Docking results are saved in the working directory (default: CABSdock_output/):

Structural Ensembles (output_pdbs/)

  • model_1.pdb to model_10.pdb: The top 10 binding poses (all-atom). These are the medoids of the most populated clusters.
  • replica_*.pdb: Coarse-grained trajectories of the docking simulation.
  • start.pdb: The initial setup showing the starting positions of the peptides.

Data & Plots

All plots and data are saved in the plots/ and contact_maps/ directories:

  • Energy vs.

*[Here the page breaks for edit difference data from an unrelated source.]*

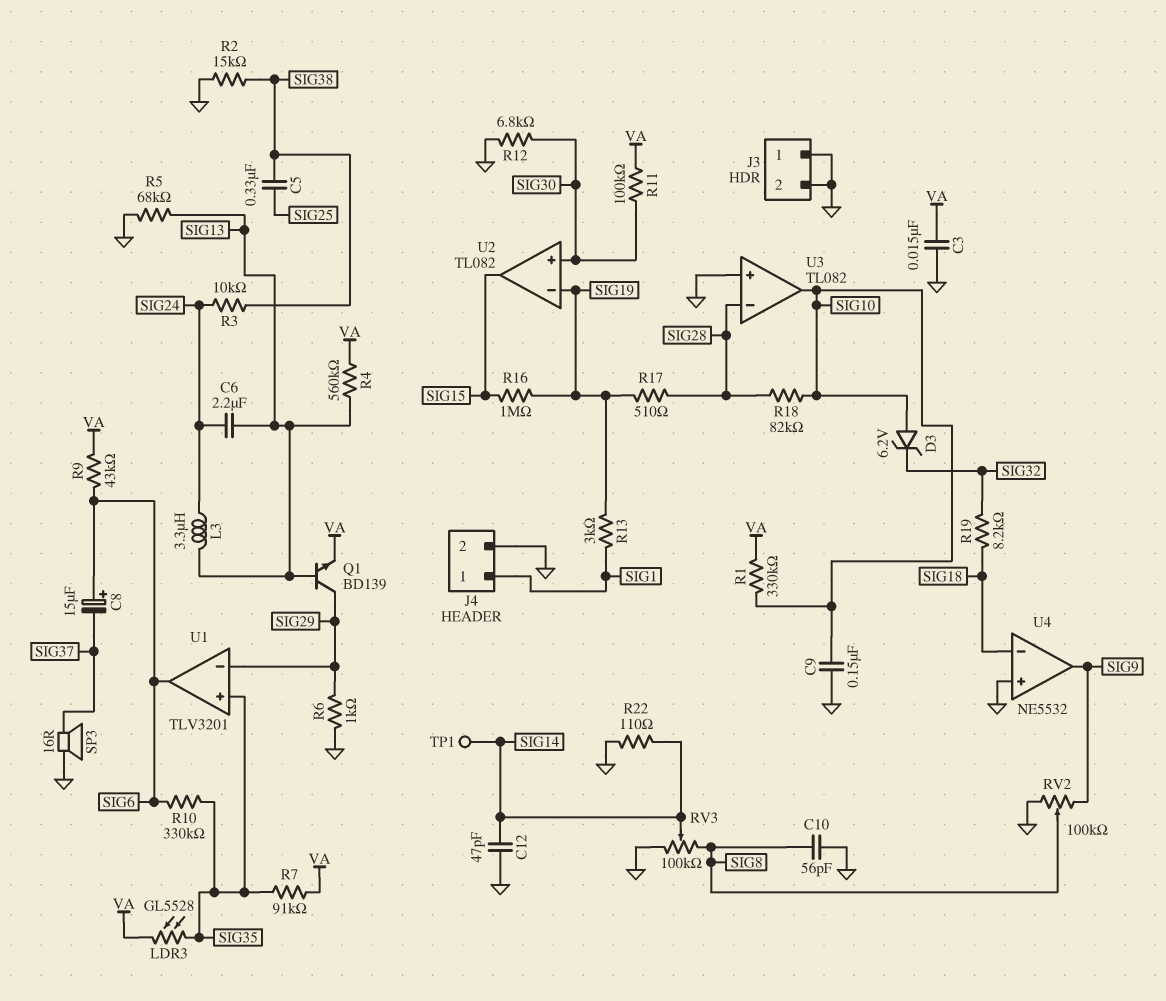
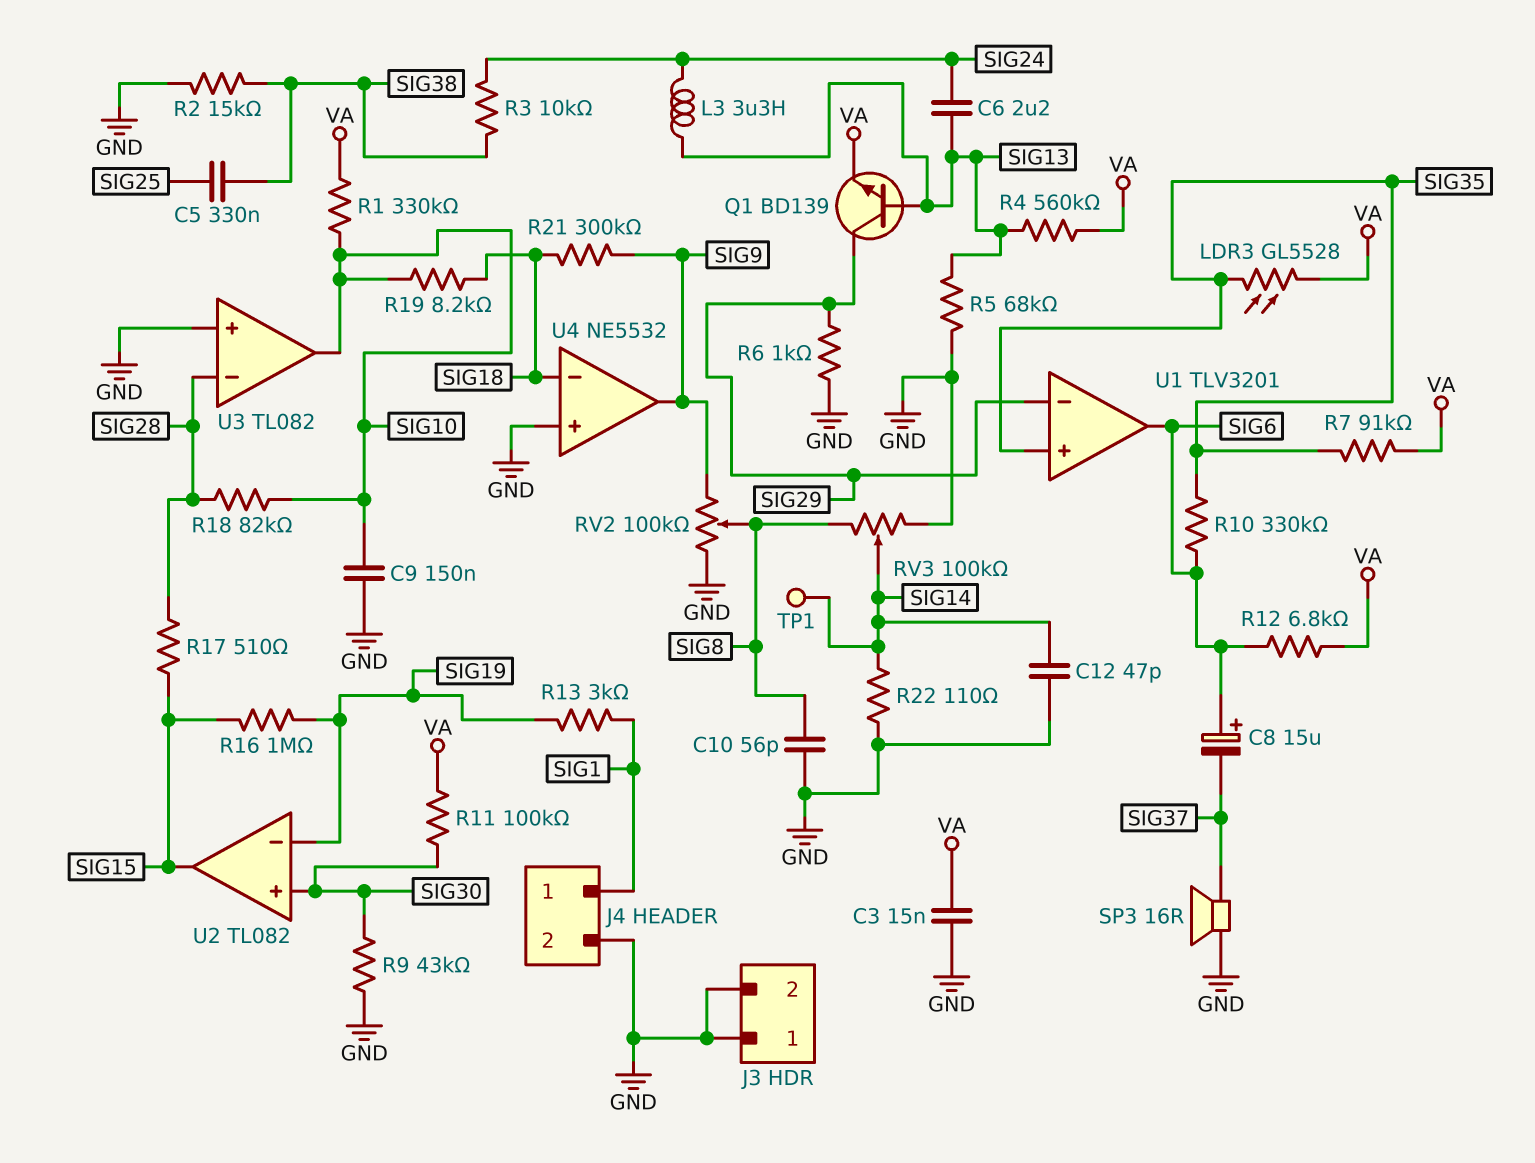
D3: zener 6.2V (A SIG10, K SIG32) -> none
R9: 43k (SIG6, VA) -> 43k (GND, SIG30)
R12: 6.8k (GND, SIG30) -> 6.8k (SIG6, VA)
R17: 510 (SIG19, SIG28) -> 510 (SIG15, SIG28)
R19: 8.2k (SIG18, SIG32) -> 8.2k (SIG10, SIG18)
R21: none -> 300k (SIG9, SIG18)

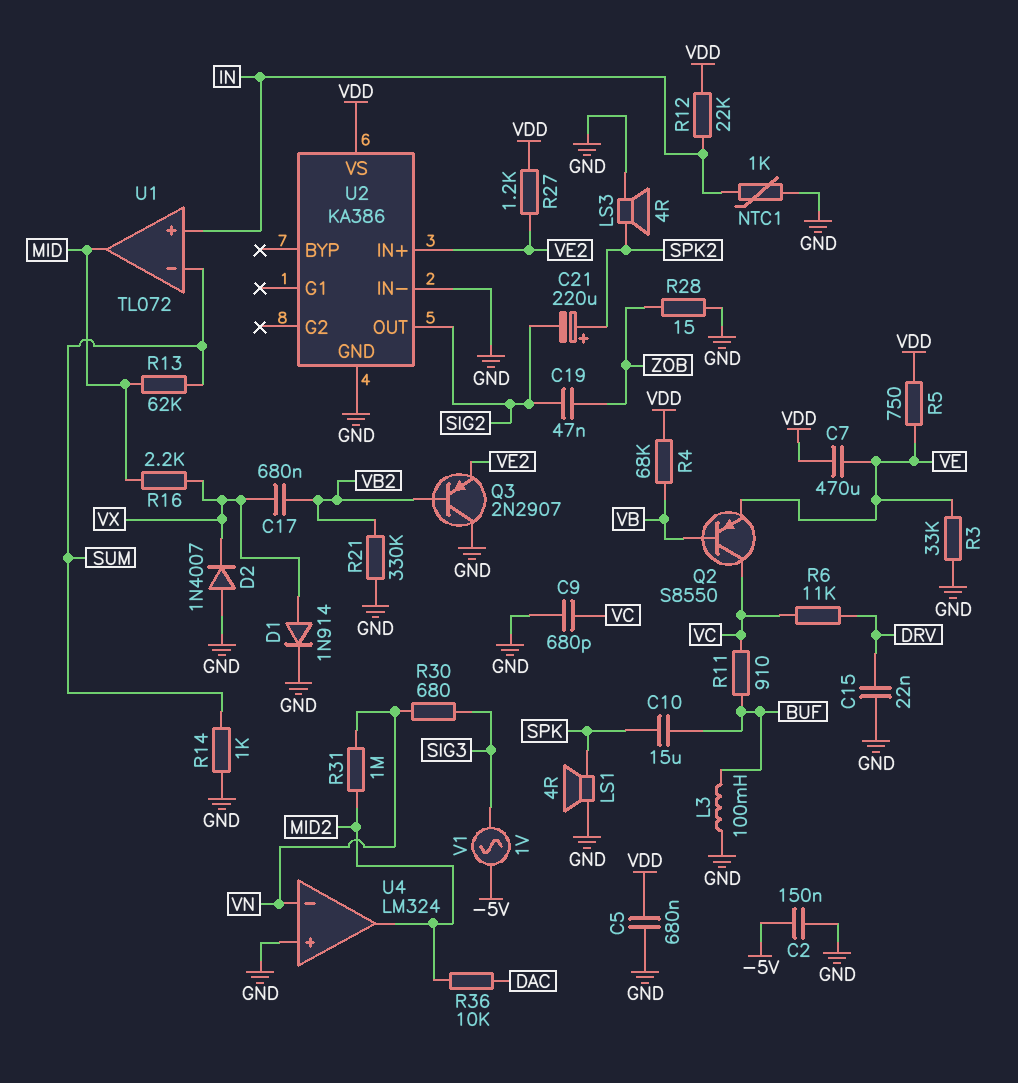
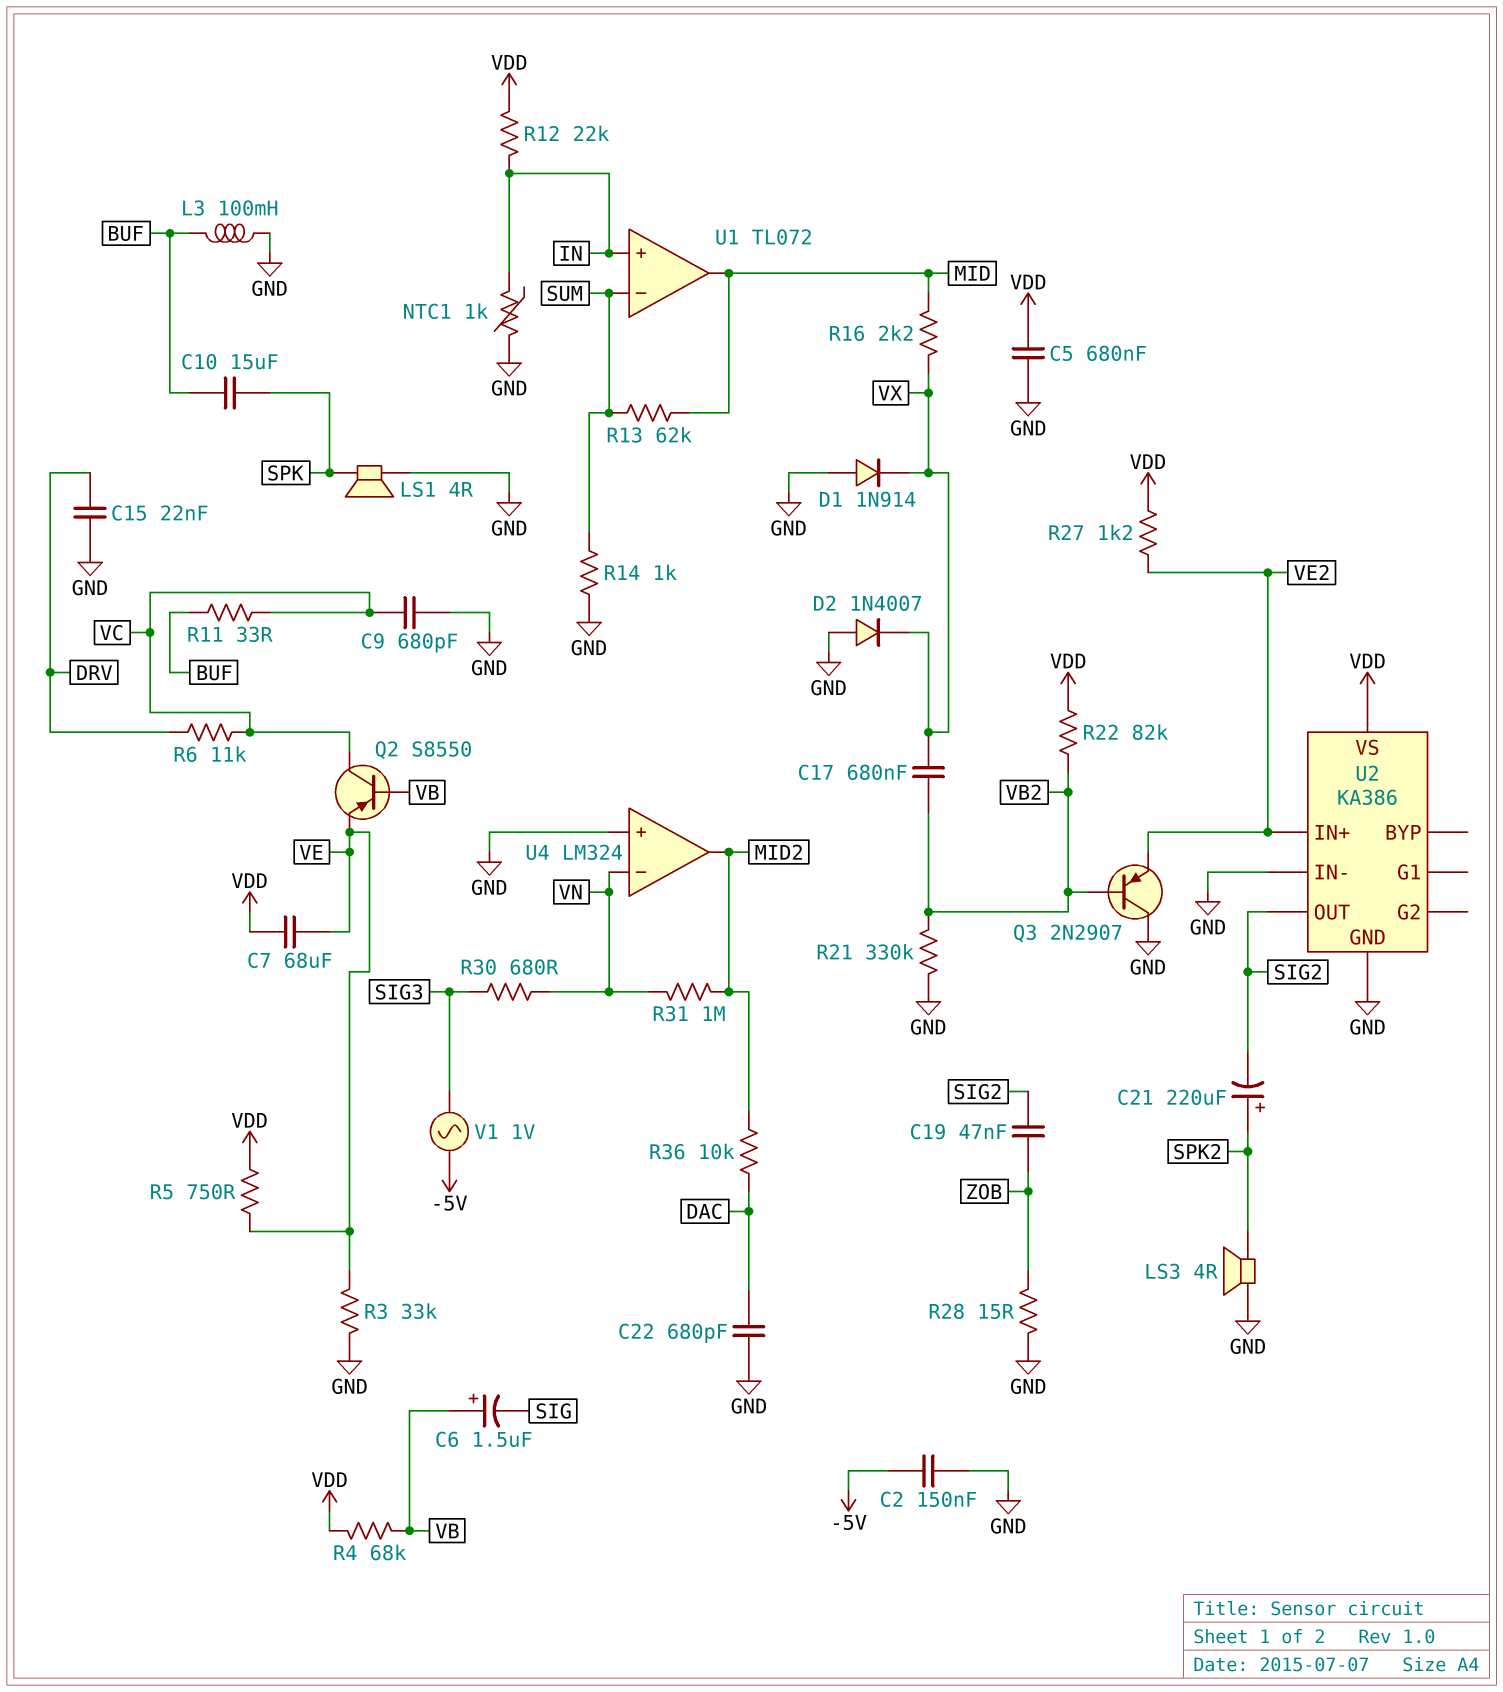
C6: none -> 1.5uF (plus VB, minus SIG)
C7: 470uF (VDD, VE) -> 68uF (VDD, VE)
C22: none -> 680pF (DAC, GND)
D1: diode 1N914 (A VX, K GND) -> diode 1N914 (A GND, K VX)
R11: 910 (BUF, VC) -> 33 (BUF, VC)
R22: none -> 82k (VB2, VDD)

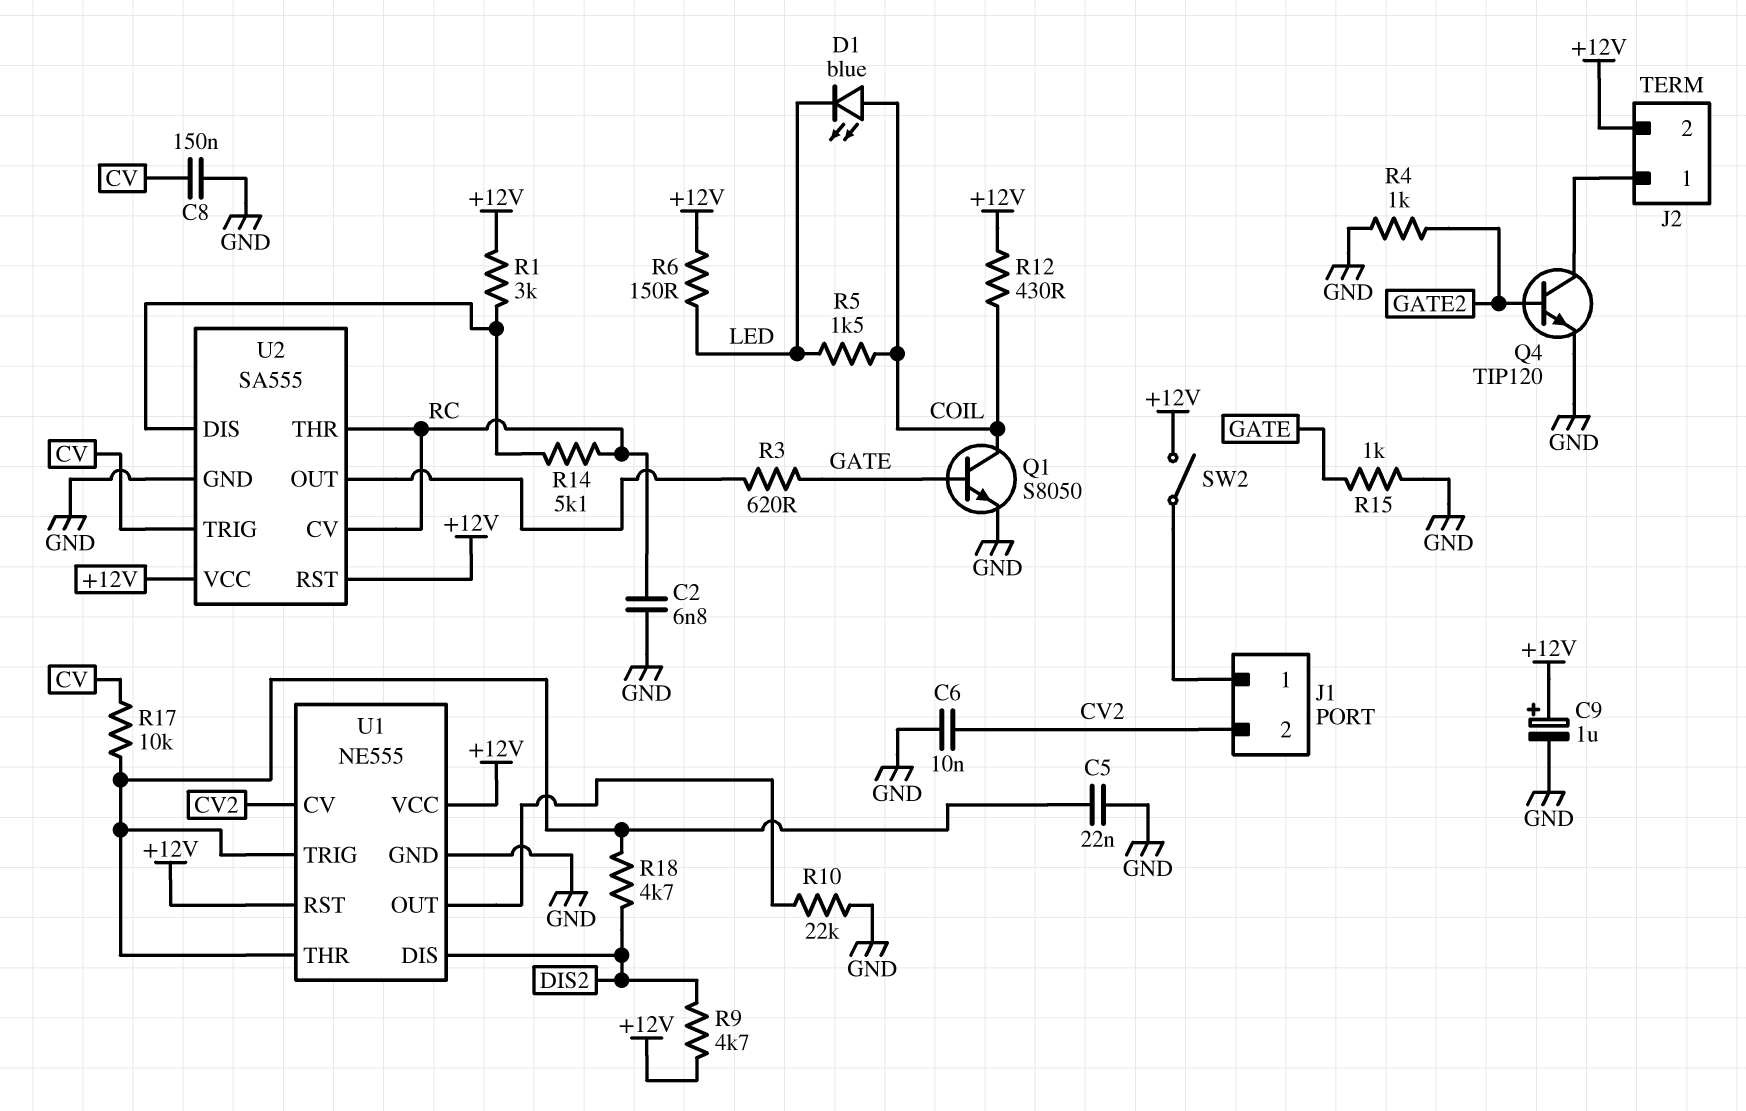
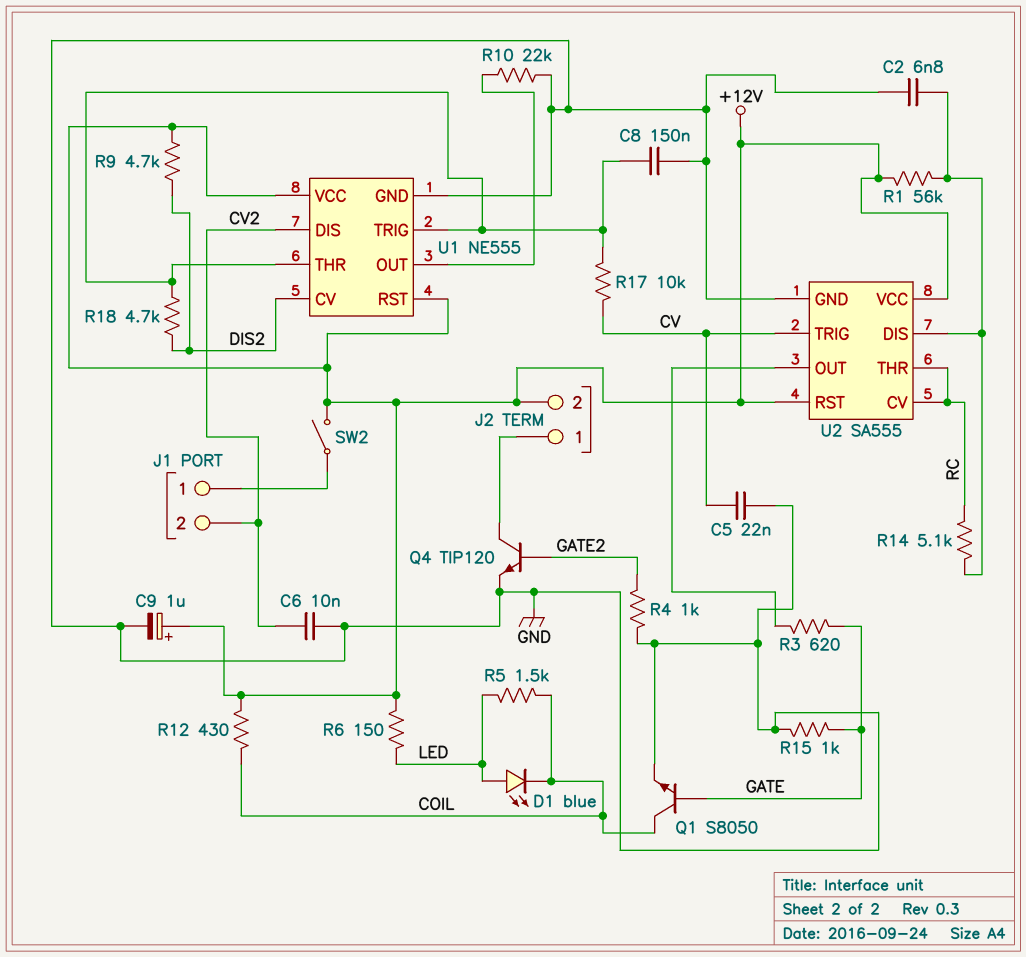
C2: 6.8nF (GND, RC) -> 6.8nF (GND, U2/DIS)
C5: 22nF (GND, U1/THR) -> 22nF (CV, GND)
C8: 150nF (CV, GND) -> 150nF (GND, U1/THR)
D1: LED blue (A COIL, K LED) -> LED blue (A LED, K COIL)
R1: 3k (+12V, U2/DIS) -> 56k (+12V, U2/DIS)
U1 pin CV: CV2 -> DIS2
U1 pin DIS: DIS2 -> CV2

RMSD:
    • plots/E_RMSD_<chains>_total.svg: Total system energy.
    • plots/E_RMSD_<chains>_interaction.svg: Interaction energy between the peptide and receptor. Look for "funnels" where low interaction energy models cluster at specific RMSD values, indicating a stable binding site.
  • RMSF Profile: plots/RMSF_seq.svg. Indicates the flexibility of the receptor residues during the docking process.
  • Trajectory RMSD: plots/RMSD_frame_<chains>_replica_*.svg. Tracks the movement of the peptides relative to the starting position or reference.

Raw Data (output_data/)

  • Cluster Density: output_data/cluster_names.txt. Lists the size and density of each cluster. Highly populated and dense clusters often indicate more probable binding sites.
  • RMSD Data: output_data/all_rmsds_*.txt and medoids_rmsds_*.txt.
  • Alignment: output_data/reference_alignment_*.csv (if a reference was provided).

Understanding PDB Columns

Just like in the flexibility workflow, PDB files use standard columns for metadata: * Occupancy (occ): Secondary structure numeric codes. * B-factor (bfac): In model_*.pdb files, this may store RMSF values of the receptor if configured.

Scoring and Clustering

CABS-dock uses structural clustering to identify the most probable binding sites. The 10 representative models returned are the centroids of the most populated clusters, ranked by their binding energy.